The Sonics first unleashed this primal rave-up back in 1964, but I have to give the nod to the superior cover version by ‘80s garage rock revivalists the Fuzztones. Although the rather loutish original is clearly more concerned with warning listeners about the sexy new temptress in town than any kind of proper black magic, the Fuzztones amp up the sinister undercurrent of the song to ensure you can’t associated that killer main guitar riff with anything else but B-grade horror movie chills and thrills. Bonus points go to the band’s constant reuse of clips from frightfest classics in its music video for the track.
This brief cut from Liars’ witchcraft-themed second album They Were Wrong, So We Drowned (2004) has a cheeky title is so good you’d think Mogwai came up with it first. Despite the jokey Potter-ribbing name, the insistent, fractured song is an appropriately creepy, building up to the edge of a climax before subsiding without fully pulling the trigger.
OK, one more metal song. But I promise folks, this is a good one. With “The Alchemist” and its 2010 parent album The Final Frontier, Iron Maiden proved once again that, like Bob Dylan and Neil Young before it, middle-age can still be a ripe creative period for rockers in what is too often considered to be a young person’s game. The musical attack of “The Alchemist” is high adventure of the finest caliber, all heroically soaring guitar lines and bounding rhythm section, and singer Bruce Dickinson’s name-checks of storied magic weavers Simon Magus and John Dee make you wish it was him teaching your high school history courses.
Magic isn’t exclusively about Dread Secrets Men Are Not Meant to Know.

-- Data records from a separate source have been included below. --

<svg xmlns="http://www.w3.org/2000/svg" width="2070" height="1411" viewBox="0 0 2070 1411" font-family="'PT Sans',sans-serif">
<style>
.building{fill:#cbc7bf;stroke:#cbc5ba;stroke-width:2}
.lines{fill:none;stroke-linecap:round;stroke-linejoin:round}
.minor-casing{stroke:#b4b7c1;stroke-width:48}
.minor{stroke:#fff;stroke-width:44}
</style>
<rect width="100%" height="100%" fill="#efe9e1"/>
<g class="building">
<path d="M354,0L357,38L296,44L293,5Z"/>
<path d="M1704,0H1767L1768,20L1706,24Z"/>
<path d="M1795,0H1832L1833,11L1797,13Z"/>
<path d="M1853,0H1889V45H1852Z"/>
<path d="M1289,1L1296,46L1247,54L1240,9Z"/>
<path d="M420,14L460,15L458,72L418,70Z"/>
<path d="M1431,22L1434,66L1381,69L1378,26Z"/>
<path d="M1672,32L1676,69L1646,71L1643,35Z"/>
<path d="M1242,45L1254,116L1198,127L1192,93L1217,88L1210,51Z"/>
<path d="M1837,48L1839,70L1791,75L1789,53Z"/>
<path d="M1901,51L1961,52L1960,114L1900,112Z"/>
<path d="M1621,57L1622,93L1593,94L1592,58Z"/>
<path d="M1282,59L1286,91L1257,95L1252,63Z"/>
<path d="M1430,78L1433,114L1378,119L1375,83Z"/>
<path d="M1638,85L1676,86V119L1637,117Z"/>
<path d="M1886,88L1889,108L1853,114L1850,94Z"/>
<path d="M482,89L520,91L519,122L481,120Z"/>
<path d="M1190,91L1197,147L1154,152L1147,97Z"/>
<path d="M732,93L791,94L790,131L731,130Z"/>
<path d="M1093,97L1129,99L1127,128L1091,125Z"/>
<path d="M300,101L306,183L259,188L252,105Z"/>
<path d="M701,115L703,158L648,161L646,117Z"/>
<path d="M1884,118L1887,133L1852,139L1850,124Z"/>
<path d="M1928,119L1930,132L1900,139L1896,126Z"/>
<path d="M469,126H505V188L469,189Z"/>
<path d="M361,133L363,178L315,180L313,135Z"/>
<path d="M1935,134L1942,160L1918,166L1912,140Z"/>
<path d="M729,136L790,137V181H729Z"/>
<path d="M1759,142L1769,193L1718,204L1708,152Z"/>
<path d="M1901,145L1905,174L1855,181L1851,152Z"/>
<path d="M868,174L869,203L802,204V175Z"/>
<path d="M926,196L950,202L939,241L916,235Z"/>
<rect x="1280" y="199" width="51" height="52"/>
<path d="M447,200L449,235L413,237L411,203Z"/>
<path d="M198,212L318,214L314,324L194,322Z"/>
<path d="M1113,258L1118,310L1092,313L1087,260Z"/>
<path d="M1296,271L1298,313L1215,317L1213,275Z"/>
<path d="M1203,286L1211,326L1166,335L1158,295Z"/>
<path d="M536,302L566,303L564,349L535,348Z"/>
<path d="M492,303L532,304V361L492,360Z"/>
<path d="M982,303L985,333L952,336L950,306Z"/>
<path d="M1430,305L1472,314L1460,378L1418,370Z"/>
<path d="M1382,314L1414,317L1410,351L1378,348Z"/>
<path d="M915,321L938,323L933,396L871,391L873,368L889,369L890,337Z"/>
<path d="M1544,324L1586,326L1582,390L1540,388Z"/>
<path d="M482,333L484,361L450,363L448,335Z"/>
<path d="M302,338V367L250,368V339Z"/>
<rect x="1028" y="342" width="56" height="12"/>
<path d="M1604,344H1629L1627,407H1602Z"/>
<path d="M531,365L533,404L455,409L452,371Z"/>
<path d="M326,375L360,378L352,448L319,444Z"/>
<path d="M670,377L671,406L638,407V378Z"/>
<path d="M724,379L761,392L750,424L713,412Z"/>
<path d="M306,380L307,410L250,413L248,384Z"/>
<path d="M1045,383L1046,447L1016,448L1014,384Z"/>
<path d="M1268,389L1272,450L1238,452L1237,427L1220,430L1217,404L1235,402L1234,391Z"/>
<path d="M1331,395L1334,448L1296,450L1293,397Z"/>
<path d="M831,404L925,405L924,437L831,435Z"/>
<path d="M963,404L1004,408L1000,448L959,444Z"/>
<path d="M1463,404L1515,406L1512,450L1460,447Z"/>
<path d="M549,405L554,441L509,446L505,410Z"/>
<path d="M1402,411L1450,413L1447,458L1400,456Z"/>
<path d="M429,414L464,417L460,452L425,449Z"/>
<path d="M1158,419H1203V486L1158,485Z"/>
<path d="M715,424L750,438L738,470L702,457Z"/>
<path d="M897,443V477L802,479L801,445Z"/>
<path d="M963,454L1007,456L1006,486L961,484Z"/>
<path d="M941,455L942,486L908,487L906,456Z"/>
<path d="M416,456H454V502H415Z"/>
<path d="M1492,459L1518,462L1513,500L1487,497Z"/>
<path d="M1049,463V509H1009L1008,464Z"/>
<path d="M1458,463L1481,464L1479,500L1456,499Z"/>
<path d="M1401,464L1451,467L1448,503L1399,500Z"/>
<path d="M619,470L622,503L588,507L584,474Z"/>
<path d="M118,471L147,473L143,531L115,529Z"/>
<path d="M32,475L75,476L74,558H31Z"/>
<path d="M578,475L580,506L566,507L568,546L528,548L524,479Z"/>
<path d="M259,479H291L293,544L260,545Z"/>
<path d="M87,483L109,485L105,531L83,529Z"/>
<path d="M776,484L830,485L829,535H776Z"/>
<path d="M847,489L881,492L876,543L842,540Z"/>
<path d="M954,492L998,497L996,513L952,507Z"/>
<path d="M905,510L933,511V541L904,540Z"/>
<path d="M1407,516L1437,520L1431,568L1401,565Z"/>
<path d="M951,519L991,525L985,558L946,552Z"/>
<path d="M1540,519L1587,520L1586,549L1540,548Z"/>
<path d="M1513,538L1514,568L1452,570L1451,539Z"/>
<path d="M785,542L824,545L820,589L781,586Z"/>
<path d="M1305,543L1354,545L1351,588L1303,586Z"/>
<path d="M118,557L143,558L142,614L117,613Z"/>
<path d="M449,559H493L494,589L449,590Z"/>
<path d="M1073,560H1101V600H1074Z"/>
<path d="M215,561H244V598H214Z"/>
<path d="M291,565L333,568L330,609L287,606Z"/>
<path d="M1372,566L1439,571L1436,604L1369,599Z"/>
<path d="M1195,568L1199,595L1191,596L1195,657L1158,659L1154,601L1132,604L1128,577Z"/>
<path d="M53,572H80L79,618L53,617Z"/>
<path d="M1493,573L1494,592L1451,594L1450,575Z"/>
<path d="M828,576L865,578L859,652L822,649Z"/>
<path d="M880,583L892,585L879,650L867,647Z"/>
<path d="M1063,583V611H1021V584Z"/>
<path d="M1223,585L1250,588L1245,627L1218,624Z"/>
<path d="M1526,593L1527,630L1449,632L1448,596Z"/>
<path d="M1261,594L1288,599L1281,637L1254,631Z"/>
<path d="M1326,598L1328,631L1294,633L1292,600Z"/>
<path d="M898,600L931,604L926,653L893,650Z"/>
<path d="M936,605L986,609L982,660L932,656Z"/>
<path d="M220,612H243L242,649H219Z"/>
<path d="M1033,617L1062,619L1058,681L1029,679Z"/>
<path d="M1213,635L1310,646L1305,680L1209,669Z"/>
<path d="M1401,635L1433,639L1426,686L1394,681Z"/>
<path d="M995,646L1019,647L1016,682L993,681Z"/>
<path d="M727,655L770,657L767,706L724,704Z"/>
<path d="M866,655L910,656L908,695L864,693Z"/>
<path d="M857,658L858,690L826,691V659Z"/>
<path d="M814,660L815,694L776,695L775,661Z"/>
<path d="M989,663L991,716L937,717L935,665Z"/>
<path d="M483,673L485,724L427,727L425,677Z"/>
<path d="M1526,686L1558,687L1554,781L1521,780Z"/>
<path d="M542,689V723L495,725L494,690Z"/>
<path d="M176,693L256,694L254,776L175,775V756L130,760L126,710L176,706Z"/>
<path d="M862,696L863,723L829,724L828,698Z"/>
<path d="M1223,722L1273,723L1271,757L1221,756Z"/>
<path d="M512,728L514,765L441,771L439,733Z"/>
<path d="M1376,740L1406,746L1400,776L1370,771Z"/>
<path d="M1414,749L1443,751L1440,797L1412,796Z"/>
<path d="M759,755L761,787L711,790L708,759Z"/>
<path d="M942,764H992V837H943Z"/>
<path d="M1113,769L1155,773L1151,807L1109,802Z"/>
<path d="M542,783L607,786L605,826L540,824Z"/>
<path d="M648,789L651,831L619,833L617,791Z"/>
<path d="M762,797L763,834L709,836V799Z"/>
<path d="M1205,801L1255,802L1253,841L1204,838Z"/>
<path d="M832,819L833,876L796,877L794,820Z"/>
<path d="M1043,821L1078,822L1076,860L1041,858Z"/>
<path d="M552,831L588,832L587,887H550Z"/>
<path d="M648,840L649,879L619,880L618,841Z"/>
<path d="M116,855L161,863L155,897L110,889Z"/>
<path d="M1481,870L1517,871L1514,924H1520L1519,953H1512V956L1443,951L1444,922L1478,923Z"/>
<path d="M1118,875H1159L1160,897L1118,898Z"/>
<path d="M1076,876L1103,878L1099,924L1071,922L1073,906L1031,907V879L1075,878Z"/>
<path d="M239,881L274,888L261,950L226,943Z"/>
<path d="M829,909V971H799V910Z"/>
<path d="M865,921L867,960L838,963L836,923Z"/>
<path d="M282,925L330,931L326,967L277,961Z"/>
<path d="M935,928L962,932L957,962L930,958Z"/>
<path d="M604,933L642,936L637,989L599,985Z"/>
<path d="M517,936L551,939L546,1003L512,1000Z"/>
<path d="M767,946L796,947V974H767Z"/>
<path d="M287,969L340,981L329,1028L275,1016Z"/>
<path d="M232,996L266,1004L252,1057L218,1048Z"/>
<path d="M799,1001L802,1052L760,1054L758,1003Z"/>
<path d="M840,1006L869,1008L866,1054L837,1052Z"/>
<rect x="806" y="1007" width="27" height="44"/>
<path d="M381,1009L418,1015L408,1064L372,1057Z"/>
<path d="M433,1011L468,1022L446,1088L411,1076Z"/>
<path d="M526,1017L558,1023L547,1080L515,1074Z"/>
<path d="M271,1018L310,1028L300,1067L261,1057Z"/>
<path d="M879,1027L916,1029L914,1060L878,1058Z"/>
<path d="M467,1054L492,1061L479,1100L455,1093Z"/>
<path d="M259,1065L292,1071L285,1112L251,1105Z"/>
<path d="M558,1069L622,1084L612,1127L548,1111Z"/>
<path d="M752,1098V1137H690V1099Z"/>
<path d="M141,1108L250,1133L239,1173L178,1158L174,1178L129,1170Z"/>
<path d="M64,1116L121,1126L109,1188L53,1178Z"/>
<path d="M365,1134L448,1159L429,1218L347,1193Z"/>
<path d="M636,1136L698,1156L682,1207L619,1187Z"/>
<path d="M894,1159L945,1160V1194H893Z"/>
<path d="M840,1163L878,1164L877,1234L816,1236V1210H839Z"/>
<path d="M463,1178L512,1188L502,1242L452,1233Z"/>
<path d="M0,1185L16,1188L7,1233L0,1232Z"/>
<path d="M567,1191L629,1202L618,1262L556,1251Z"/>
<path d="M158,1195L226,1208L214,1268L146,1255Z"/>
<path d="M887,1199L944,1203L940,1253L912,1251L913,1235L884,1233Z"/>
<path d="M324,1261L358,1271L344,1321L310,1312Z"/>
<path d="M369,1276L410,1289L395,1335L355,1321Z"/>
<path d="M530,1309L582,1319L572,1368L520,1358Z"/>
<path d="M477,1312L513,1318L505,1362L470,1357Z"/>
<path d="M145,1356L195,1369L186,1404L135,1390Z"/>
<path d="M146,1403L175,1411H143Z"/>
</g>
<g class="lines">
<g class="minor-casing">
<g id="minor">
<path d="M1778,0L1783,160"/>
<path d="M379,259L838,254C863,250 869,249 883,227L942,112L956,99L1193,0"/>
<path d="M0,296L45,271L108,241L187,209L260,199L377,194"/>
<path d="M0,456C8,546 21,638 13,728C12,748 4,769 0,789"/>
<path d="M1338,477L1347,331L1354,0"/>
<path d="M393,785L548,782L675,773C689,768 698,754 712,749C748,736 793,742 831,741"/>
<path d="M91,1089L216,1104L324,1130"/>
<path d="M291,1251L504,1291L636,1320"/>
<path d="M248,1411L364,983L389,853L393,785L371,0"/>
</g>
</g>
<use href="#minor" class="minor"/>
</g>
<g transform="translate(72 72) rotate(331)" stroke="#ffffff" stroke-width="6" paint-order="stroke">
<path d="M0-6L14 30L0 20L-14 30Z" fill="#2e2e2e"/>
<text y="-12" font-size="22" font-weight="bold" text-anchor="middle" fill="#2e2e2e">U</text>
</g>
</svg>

As the bespectacled inspiration for this list can attest, it’s also captivating to people as a source of awe-inspiring wonder and fun-filled possibilities. With that in mind, the oh-so-British sense of whimsy that pervades the Beatles’ psychedelic cornerstone is the perfect accompaniment to the kickoff of any young wizard’s joyous adventure. Heed the call, grab your bags, and get on board for a delightful trip away from the humdrum everyday.